You have just completed an intense block of training pre-Christmas working on building up some volume and hitting some good speeds throughout drills while always working on the skills, often involving kicking the ball at speed over 50m. Some sessions building up towards the 9-10km session distance.

Now the club has given you a “break” over the Christmas/New Years period varying anywhere from 2 – 6 weeks “off”. There are a couple of ways in which you can view this period of time:

• A well earned break after an intense training block – enjoy yourself over the Holiday period

• Don’t stop training and maintain the really high training loads throughout the period

• Getting a balance between enjoying the holidays and completing the required training

Personally, I like option 3 – you have been given a break from training at the club but are still required to complete training in your own time- but this doesn’t mean you can’t relax a little bit and enjoy the holidays with friends and family – getting the balance correct is crucial though.

If you don’t do anything during your break from the club, you have pretty much wasted all of the hard work you put in pre-Christmas……. Losing the training improvements quite quickly. But the biggest downside of not completing the required training over this break is the increased risk of injury on returning to the club.
The first 2 weeks after the holiday break can be a scary time for your club, as you don’t really know how the players are going to come back. Ideally you should be able to kick off training at a pretty similar volume to where you finished pre-Christmas – and building the speed/ change of direction over the first 1-2 sessions. But……. Those that have done nothing over the holidays are at a massive risk of breaking down because they won’t be able to cope with the big jump in their training loads (their acute to chronic training load ratio….no good…..).
Once again a couple of ways to view this issue:

• Back training right back off and cater for those that haven’t done anything, taking 2-3 weeks to build back to any real intensity or volumes.
• Set a clear standard an expectation that as a club we can’t sit around and wait for the slackers to catch up. It is the individual’s responsibility to come back in good condition. Allowing training to start at a much higher intensity – progressing towards Round 1 much quicker.
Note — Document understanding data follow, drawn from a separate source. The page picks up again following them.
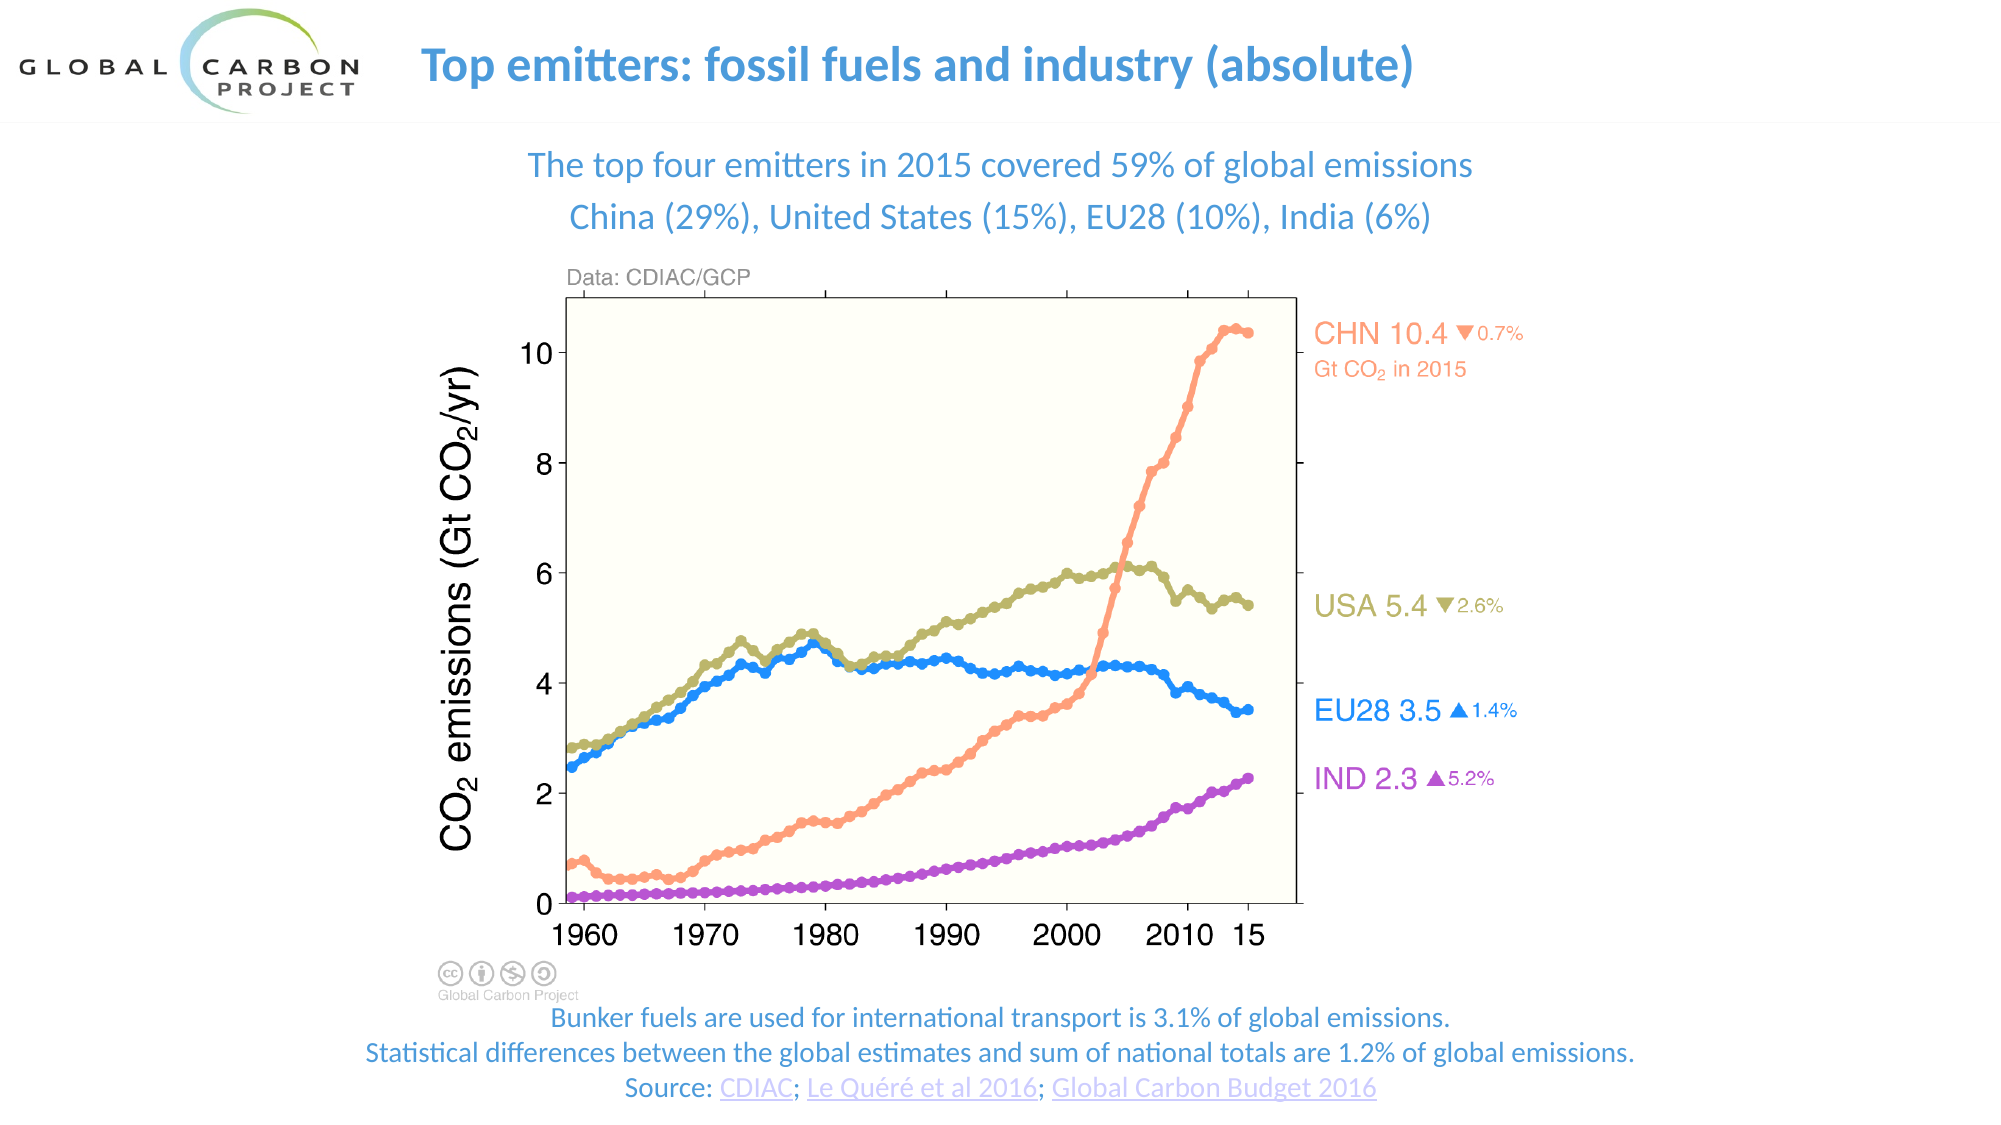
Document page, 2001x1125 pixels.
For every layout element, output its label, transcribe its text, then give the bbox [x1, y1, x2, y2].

picture [0, 0, 381, 122]
list The top four emitters in 2015 covered 59% of global emissions China (29%), United States (15%), EU28 (10%), India (6%) [21, 135, 1981, 248]
list Bunker fuels are used for international transport is 3.1% of global emissions. Statistical differences between the global estimates and sum of national totals are 1.2% of global emissions. Source: CDIAC; Le Quéré et al 2016; Global Carbon Budget 2016 [21, 933, 1981, 1111]
picture [426, 235, 1577, 1005]
title Top emitters: fossil fuels and industry (absolute) [405, 19, 2000, 103]
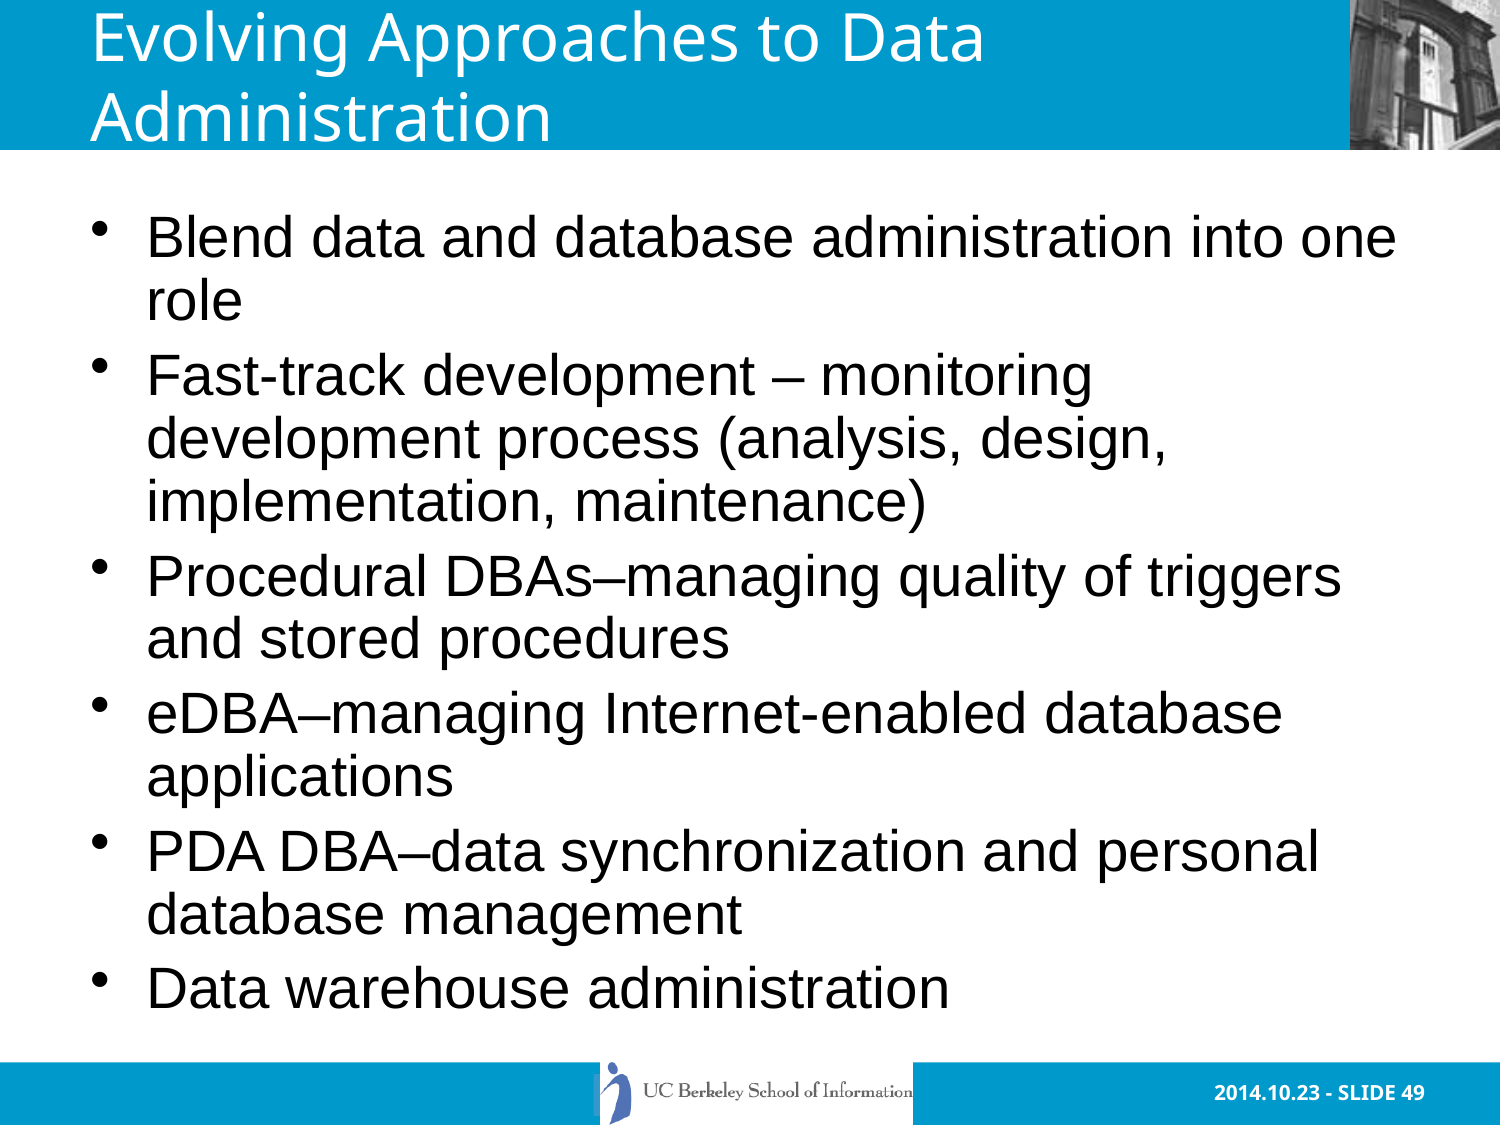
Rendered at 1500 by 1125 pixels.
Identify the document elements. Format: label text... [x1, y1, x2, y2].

picture [594, 1062, 912, 1125]
list Blend data and database administration into one role Fast-track development – monitoring development process (analysis, design, implementation, maintenance) Procedural DBAs–managing quality of triggers and stored procedures eDBA–managing Internet-enabled database applications PDA DBA–data synchronization and personal database management Data warehouse administration [75, 200, 1425, 1013]
title Evolving Approaches to Data Administration [75, 0, 1350, 150]
picture [1351, 0, 1500, 150]
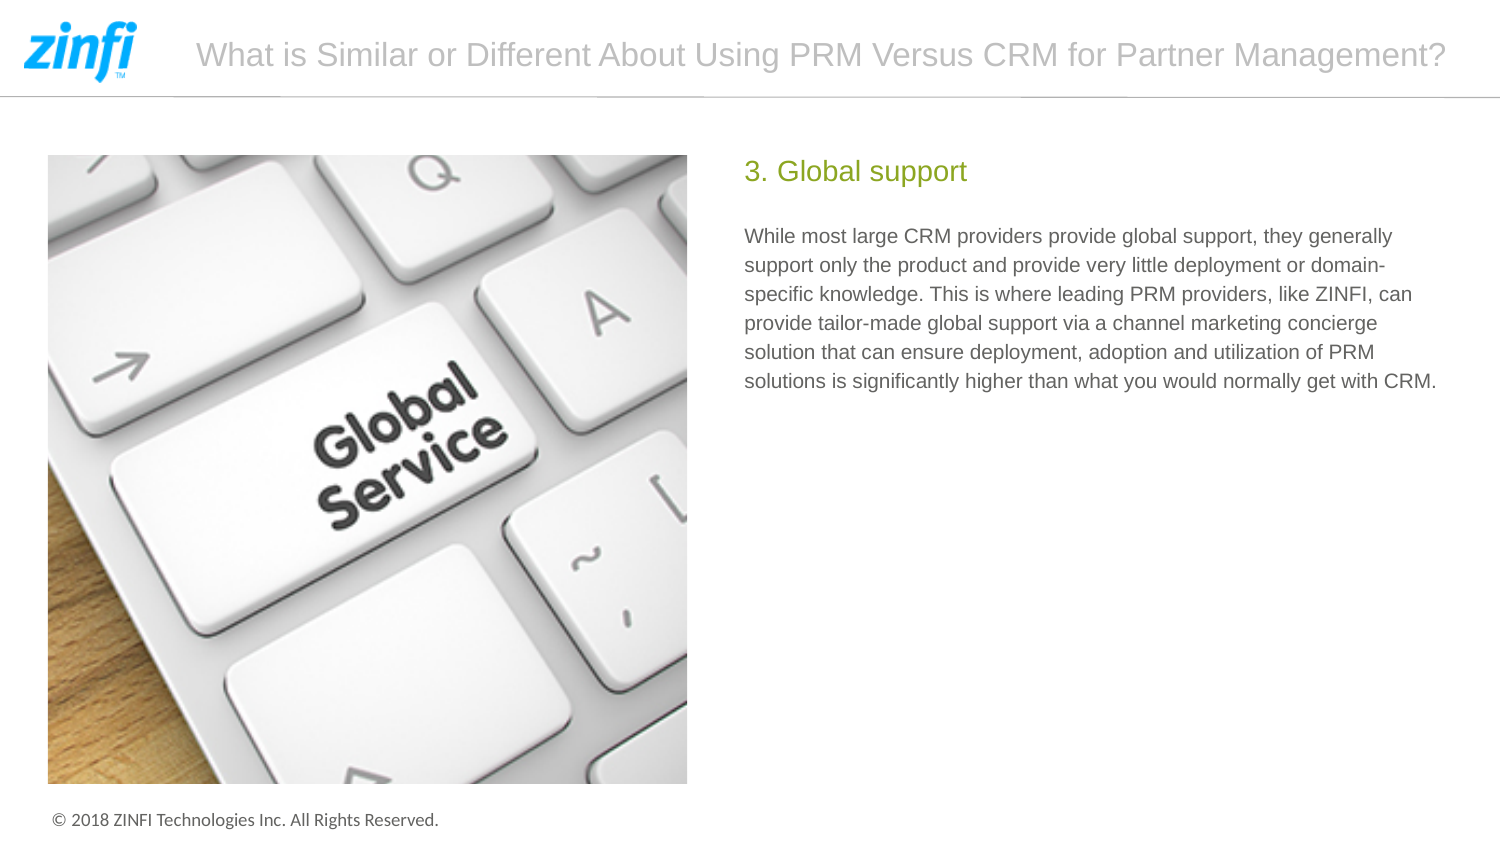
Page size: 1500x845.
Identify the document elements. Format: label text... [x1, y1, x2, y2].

picture [122, 21, 137, 25]
picture [47, 155, 688, 784]
picture [24, 21, 137, 83]
list 3. Global support [729, 127, 1459, 199]
list What is Similar or Different About Using PRM Versus CRM for Partner Management? [160, 6, 1463, 78]
list While most large CRM providers provide global support, they generally support only the product and provide very little deployment or domain-specific knowledge. This is where leading PRM providers, like ZINFI, can provide tailor-made global support via a channel marketing concierge solution that can ensure deployment, adoption and utilization of PRM solutions is significantly higher than what you would normally get with CRM. [729, 210, 1459, 786]
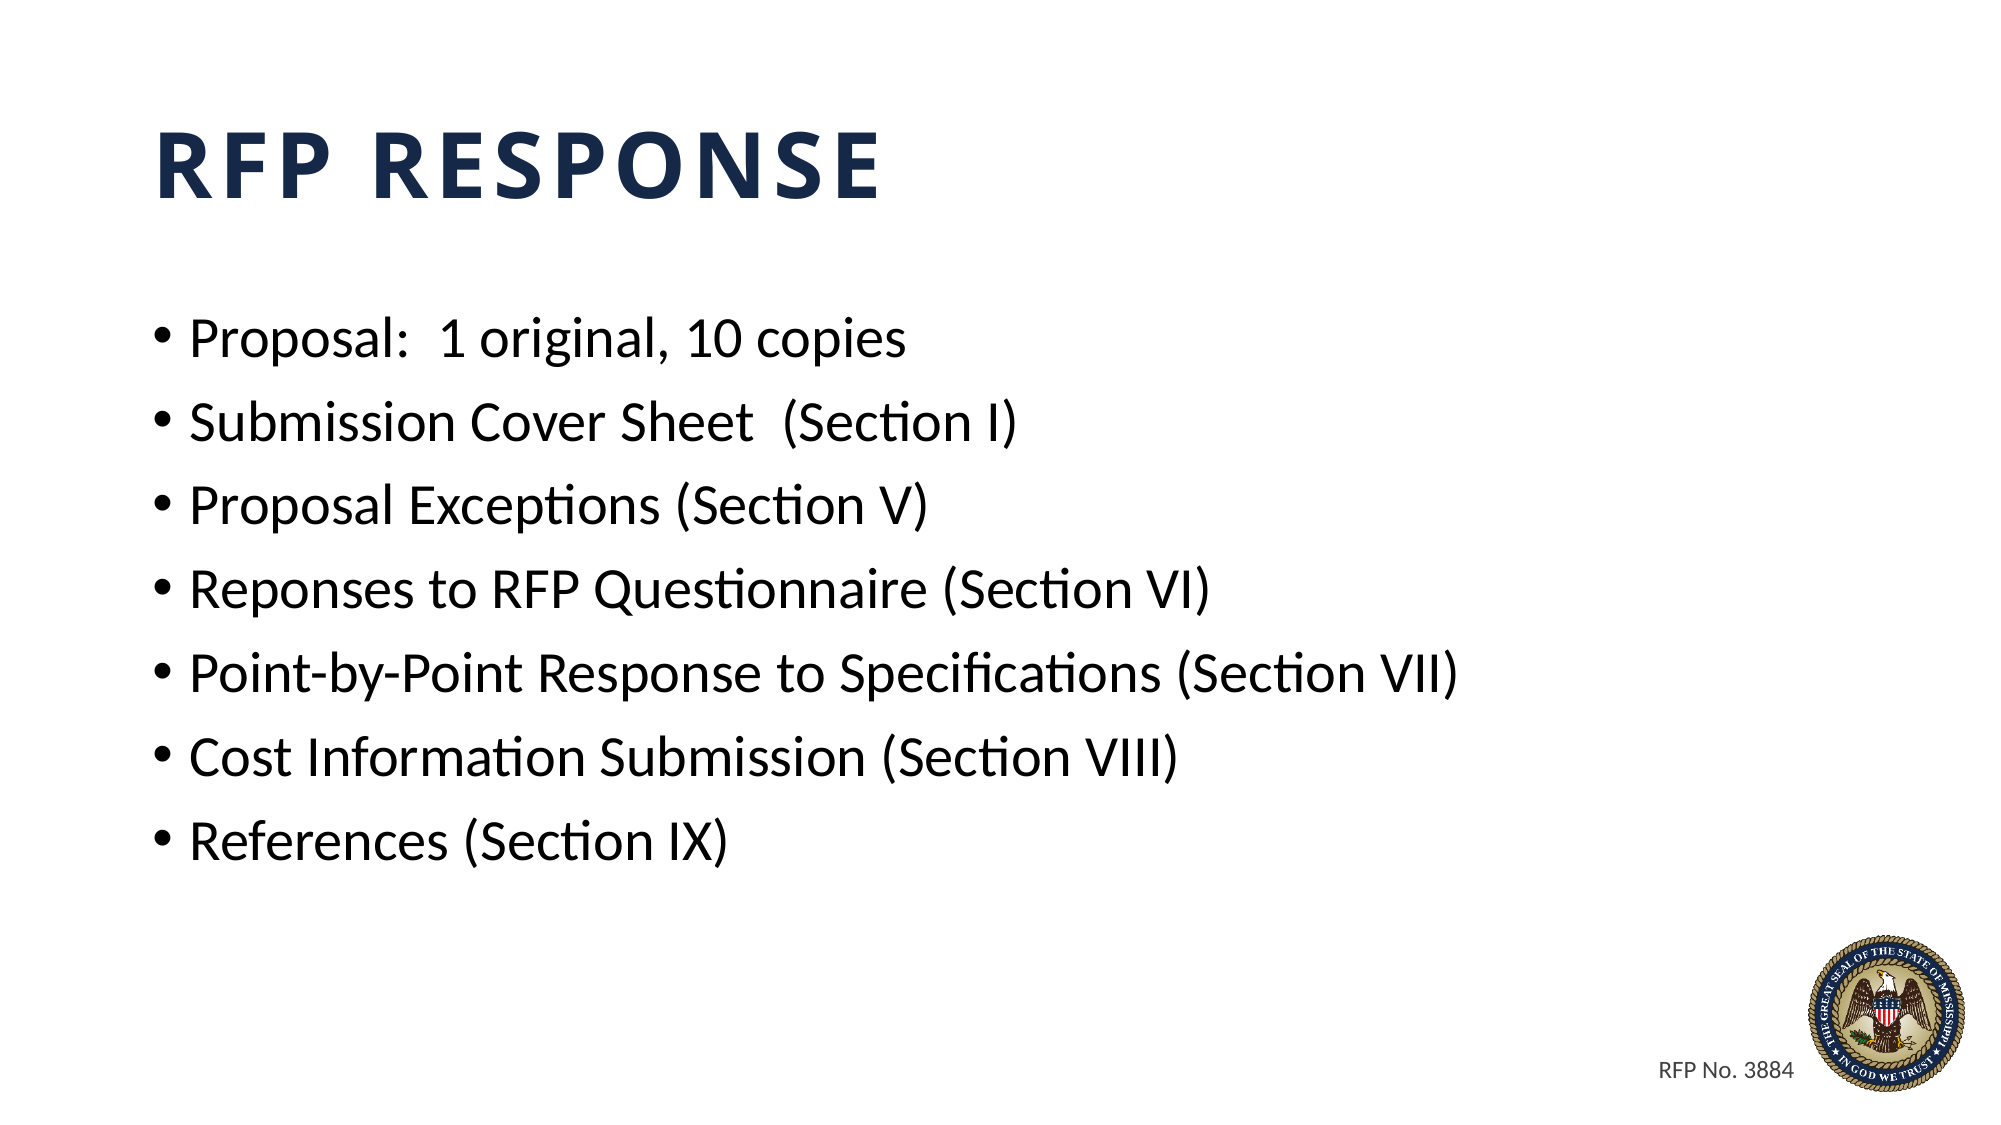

So we have established that during the holiday break you need to have a balance between training and relaxing with friends and family, but what exactly should the training involve?

Yes, running volume is certainly important and the key part to this block. Strength work, speed, change of direction and kicking are critical elements to include though! Getting all of these elements ticked off during the break certainly makes the transition back to normal club training 100 times easier.

Maintain your strength training completing 2-3 sessions per week – a stronger athlete is a better athlete and they are more resilient to injury!
At least twice per week complete 4 x 20m accelerations – easiest time to do this is after your warm up for the main running block. And once per week complete some higher speed work over 40-60m gradually building pace to be a top speed by 50m mark.

There are a variety of basic change of direction drills you can do using the goal posts, goal square or a partner. Any drill where there is forwards, backwards and lateral movements will help.

Kicking is essential during the break but often you don’t have someone else to kick with, so see below for a couple of drills you can complete yourself, while also getting some conditioning out of the drill.



The Holiday break is a crucial part to the whole season mess it up and it delays everything else. In saying that, enjoying the holidays with family and friends because it is a long season with minimal rest until September – just make sure you get the balance right between holiday and training!